Puis il regarda pas la fenêtre. Pas de neige. Sinon un énorme banc de neige. Un énorme banc de neige de trente-cinq pieds de hauteur devant sa vieille Chevrolet bleue.
-Qu'est-cé ça calice de tabarnak?!?
Massueville mit son manteau et ses bottes pour constater l'ampleur de cet acte qui ne pouvait être que malfaisant.
-Salut! lui dit le vieux Georges Lacombe, qui passait toutes ses nuits dans la fenêtre de son salon à regarder ce qui se passait ou ne se passait pas dans le quartier. As-tu vu ton banc d'neige?
-Certain qu'j'l'ai vu! Qui c'est qui a fait ça?
-C'est un gars qui travaille pour Roland Desmarteaux... C'était écrit su' l'tracteur à neige... Roland Desmarteaux Déneigement...
-Desmarteaux l'entrepreneur de déneigement?

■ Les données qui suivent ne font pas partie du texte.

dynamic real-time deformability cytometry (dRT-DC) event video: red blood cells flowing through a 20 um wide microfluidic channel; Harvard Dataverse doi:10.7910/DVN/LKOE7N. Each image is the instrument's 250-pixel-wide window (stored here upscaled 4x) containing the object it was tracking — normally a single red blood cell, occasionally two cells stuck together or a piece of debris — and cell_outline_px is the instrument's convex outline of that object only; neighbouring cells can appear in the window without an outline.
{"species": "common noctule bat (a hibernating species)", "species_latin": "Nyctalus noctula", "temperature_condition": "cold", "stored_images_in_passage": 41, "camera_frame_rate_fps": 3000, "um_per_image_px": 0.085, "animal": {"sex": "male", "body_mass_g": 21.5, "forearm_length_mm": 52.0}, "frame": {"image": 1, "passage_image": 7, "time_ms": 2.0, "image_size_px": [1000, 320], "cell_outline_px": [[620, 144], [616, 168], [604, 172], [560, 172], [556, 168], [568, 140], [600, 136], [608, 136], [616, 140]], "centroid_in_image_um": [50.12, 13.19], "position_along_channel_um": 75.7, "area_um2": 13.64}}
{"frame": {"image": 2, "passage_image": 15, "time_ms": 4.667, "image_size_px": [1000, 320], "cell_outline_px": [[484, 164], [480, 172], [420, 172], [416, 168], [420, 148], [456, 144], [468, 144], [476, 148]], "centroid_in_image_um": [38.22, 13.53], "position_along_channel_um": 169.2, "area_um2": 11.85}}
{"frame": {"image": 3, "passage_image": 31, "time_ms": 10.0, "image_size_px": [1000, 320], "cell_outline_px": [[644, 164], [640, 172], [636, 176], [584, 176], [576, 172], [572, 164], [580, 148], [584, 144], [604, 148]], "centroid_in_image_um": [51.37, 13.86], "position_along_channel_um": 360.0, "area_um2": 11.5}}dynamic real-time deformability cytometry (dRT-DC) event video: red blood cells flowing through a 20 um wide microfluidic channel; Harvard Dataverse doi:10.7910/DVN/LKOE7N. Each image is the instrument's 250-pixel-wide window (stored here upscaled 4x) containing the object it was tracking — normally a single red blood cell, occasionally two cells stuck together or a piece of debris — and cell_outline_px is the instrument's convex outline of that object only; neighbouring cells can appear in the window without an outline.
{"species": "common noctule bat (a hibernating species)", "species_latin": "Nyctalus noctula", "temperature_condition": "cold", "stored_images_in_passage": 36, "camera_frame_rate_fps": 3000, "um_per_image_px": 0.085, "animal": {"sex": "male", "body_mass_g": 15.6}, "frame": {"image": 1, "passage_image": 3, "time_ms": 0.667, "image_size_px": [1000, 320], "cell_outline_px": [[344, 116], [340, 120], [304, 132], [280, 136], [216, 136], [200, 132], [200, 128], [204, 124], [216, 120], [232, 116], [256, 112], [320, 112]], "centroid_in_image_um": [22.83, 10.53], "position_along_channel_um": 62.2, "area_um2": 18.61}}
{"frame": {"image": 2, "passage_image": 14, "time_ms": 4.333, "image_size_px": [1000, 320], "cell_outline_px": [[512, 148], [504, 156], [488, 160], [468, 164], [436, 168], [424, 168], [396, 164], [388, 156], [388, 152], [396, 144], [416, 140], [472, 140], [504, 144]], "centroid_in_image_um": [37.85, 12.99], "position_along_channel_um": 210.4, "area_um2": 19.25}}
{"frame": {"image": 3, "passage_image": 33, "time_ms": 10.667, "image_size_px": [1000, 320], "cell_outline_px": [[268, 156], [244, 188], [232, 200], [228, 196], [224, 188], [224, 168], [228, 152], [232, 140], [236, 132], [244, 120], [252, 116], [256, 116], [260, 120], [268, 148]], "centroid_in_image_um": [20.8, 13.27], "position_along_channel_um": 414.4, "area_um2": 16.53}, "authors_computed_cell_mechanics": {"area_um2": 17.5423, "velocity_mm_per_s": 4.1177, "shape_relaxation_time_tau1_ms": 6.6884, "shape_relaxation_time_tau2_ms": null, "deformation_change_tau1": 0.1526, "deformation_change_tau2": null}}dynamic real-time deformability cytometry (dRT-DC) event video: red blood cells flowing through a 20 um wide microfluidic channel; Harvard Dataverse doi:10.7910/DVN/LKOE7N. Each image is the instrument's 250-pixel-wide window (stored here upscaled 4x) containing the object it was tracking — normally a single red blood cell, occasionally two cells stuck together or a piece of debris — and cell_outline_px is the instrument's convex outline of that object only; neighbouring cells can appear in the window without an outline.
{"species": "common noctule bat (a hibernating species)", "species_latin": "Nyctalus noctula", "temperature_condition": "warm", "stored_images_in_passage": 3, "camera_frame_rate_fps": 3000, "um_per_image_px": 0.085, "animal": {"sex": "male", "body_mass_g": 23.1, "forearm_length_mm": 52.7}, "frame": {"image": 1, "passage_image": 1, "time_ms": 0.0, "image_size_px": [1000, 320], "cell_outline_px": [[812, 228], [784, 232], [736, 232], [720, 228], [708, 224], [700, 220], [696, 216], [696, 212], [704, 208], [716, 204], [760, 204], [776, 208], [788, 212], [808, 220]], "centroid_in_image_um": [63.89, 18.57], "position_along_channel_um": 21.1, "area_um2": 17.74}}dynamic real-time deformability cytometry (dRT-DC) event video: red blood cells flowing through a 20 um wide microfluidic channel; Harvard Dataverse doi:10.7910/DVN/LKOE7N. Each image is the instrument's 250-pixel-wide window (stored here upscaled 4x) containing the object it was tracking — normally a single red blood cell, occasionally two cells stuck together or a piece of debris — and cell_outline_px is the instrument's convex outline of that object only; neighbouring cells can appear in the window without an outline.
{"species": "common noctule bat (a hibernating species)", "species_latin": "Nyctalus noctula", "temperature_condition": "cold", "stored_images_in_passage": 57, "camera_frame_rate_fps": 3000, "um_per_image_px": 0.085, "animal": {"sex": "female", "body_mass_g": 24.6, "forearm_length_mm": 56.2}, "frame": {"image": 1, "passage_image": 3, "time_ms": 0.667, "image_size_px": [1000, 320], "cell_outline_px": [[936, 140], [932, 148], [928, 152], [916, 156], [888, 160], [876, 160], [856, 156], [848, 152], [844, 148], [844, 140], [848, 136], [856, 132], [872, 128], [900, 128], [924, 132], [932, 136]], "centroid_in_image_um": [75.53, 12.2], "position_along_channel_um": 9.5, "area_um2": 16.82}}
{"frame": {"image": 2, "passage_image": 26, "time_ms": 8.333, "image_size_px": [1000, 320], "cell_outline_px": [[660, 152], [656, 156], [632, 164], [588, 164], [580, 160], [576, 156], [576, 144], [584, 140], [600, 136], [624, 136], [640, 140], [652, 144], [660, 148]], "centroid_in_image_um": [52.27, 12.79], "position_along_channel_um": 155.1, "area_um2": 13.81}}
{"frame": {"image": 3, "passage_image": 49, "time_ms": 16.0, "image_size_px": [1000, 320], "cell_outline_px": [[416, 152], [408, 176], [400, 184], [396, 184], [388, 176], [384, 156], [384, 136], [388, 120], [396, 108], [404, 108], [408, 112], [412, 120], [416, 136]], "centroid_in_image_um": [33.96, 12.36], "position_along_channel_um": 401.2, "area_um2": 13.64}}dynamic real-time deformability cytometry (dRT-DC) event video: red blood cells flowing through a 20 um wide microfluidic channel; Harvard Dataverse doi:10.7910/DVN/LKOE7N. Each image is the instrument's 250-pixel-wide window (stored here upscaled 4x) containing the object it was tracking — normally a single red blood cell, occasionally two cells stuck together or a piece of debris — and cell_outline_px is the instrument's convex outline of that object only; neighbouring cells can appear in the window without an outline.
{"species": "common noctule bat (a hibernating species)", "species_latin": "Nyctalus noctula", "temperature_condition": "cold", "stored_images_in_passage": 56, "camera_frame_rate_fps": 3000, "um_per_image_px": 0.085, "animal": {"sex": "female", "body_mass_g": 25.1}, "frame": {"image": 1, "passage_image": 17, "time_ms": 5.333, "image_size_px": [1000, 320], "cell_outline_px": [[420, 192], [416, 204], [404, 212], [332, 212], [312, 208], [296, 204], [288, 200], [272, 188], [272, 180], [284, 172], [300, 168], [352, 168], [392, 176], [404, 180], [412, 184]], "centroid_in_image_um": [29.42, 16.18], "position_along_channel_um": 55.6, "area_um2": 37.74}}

-Oui... J'l'ai vu faire à trois heures du matin...
-Ah bin el' tabarnak!
Charles Massueville appela un de ses chums pour qu'il aille le déposer en auto devant les bureaux de Roland Desmarteaux. Celui-ci venait de terminer son déjeuner et, comme à l'accoutumé, il prenait un autre café à son bureau en triant de la paperasse.
Massueville entra en trombe dans son bureau. Sa secrétaire n'avait pas pu le retenir. Évidemment, il était en beau fusil.
-Comme ça c'est toé el' tabarnak qui a dompé un banc d'neige de trente-cinq pieds d'haut devant mon parking mon hostie d'trèfle à deux feuilles de saint-ciboire!
-Heu... Non, non... J'sais pas d'quoi vous parler m'sieur...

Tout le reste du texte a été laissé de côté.